The difference is immense - the first is hard to follow without plenty of paper. The second is a fairly obvious imperative algorithm for string replacement (and is included in the package for reuse). Note that even though we're using a functional host language, our embedded language is very much imperative.

What technologies went into the frontend?

I really enjoyed writing this installer frontend. I got to dust off many techniques from compiler design that I haven't used for a while. Below is a flavour of some of the techniques I used:

  • Phantom types - all expressions have a phantom type, indicating what type the expression returns. In truth, all NSIS types are strings, but the phantom types let us make conversions explicit and catch user errors.

  • Call-by-name - the programming language I've implemented is call-by-name, which seems to be a particularly convenient choice for embedded languages.

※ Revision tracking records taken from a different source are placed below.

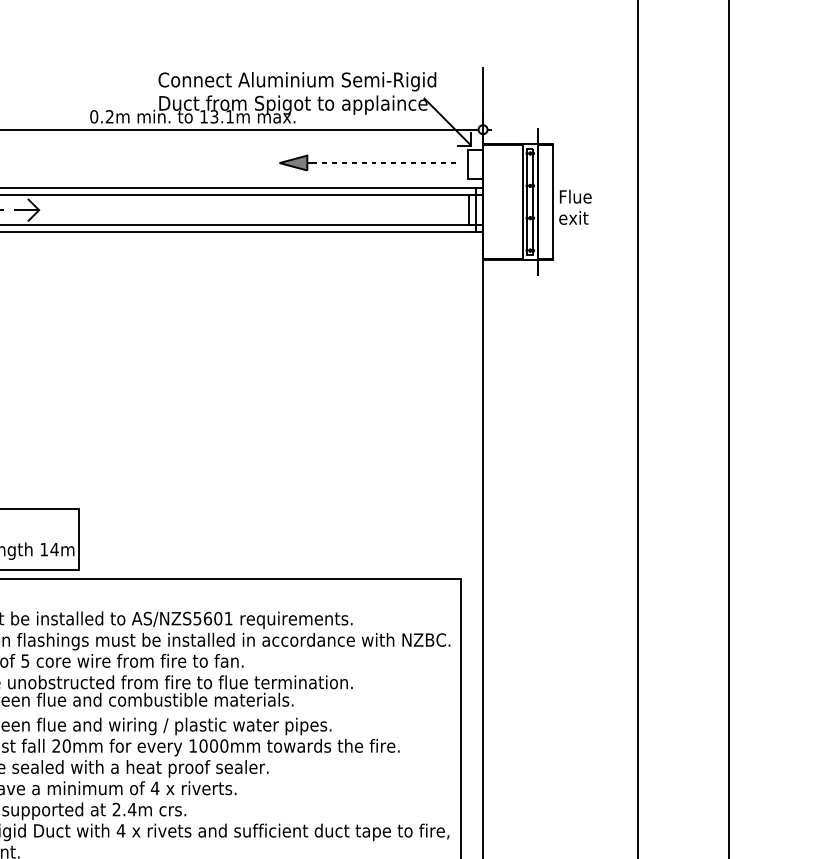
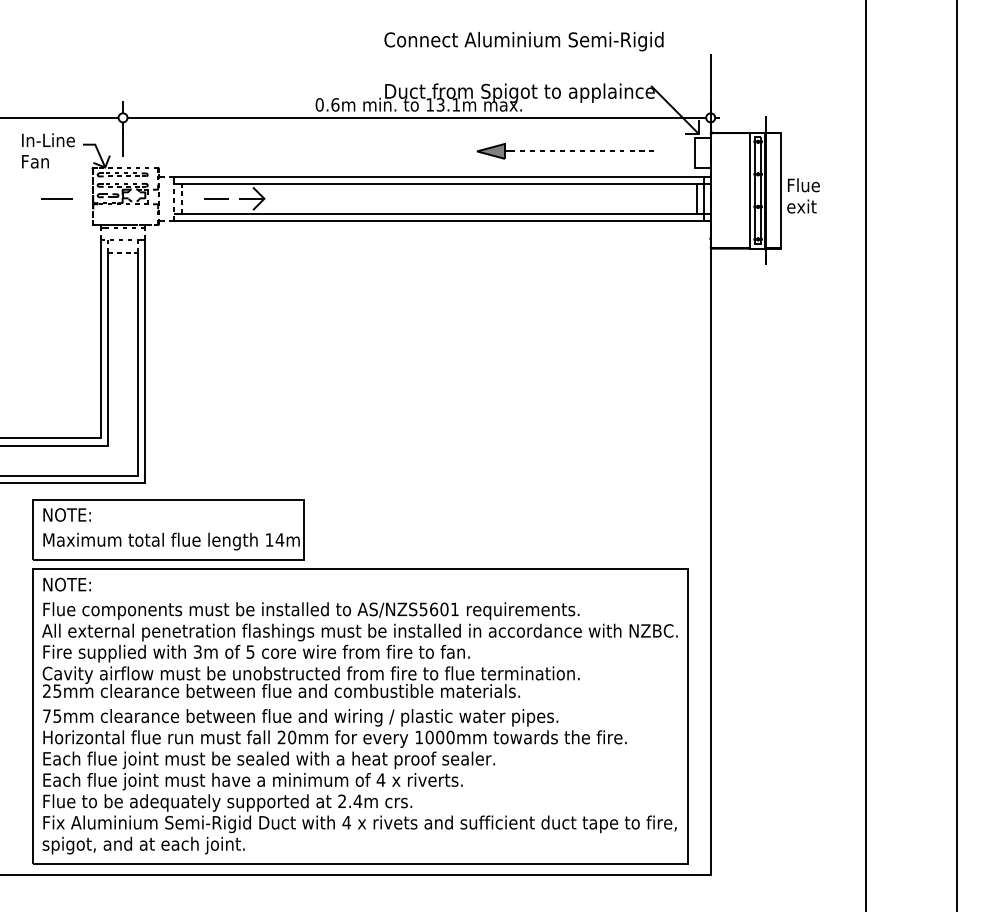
text: (296, 81) -> (523, 41), moved
text: (109, 116) -> (335, 104), 0.2m -> 0.6m
part: (366, 162) -> (564, 150), moved

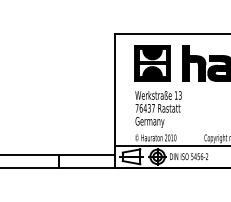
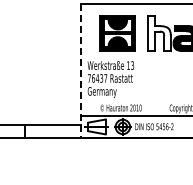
fill: (193, 62) -> (158, 32), removed
line: (115, 101) -> (80, 71), solid -> dashed
text: (158, 109) -> (110, 79), moved

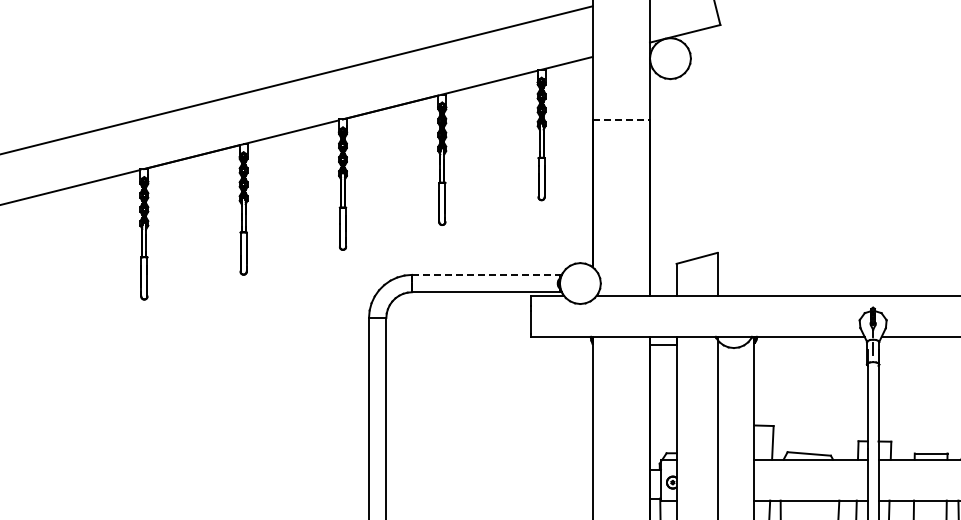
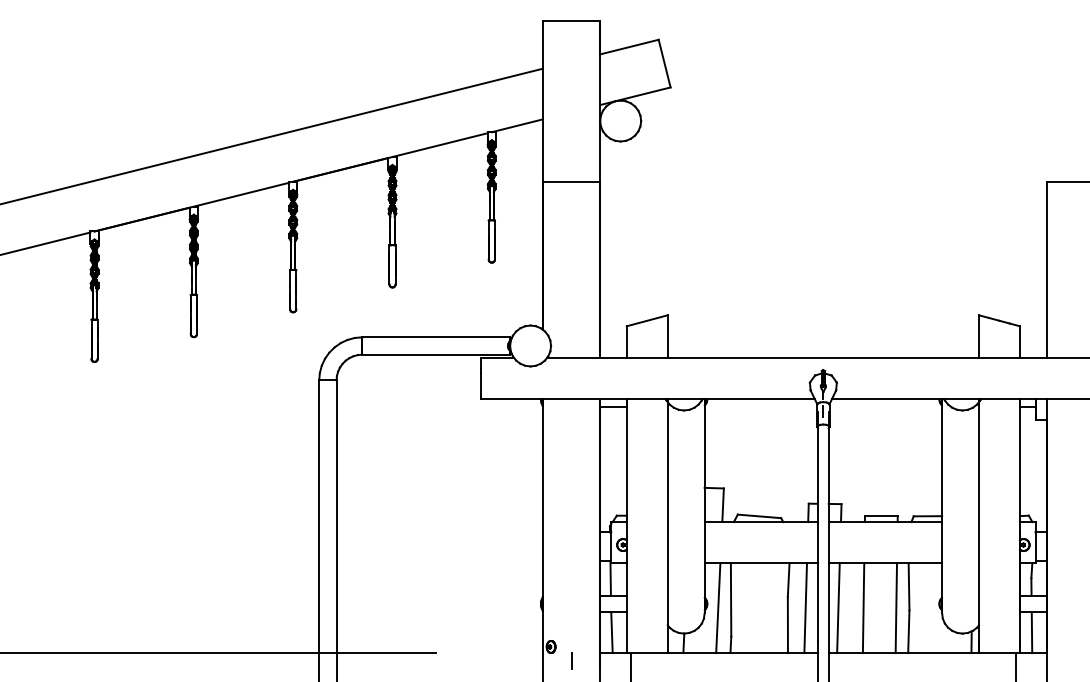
line: (621, 120) -> (571, 182), dashed -> solid
line: (486, 275) -> (436, 337), dashed -> solid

  • Optimisation - since the target is a programming language, I wrote eight optimisation passes, which I iterate over. The result is that the string replacement function above becomes 21 lines of compiled code, while the original hand-coded version is 32 lines. There's no real need for the optimisation pass (the code is rarely a bottleneck or a significant size cost), but writing optimisers is fun.

  • Generics - the front end and optimisation passes are heavily based on generic programming, in particular using Uniplate.

  • Two-stage programming - the first program runs and generates a second program that is then rerun. It is possible to do computation at either level, and most errors are only caught at one or other of those levels, not both.

  • Goto programming - while I provide concepts such as iff and while, the target language is exclusively goto based, which I translate down to.

  • Overloaded literals - I use the overloaded strings and numbers extensively. Haskell doesn't permit overloaded booleans, but if it did I'd use those too.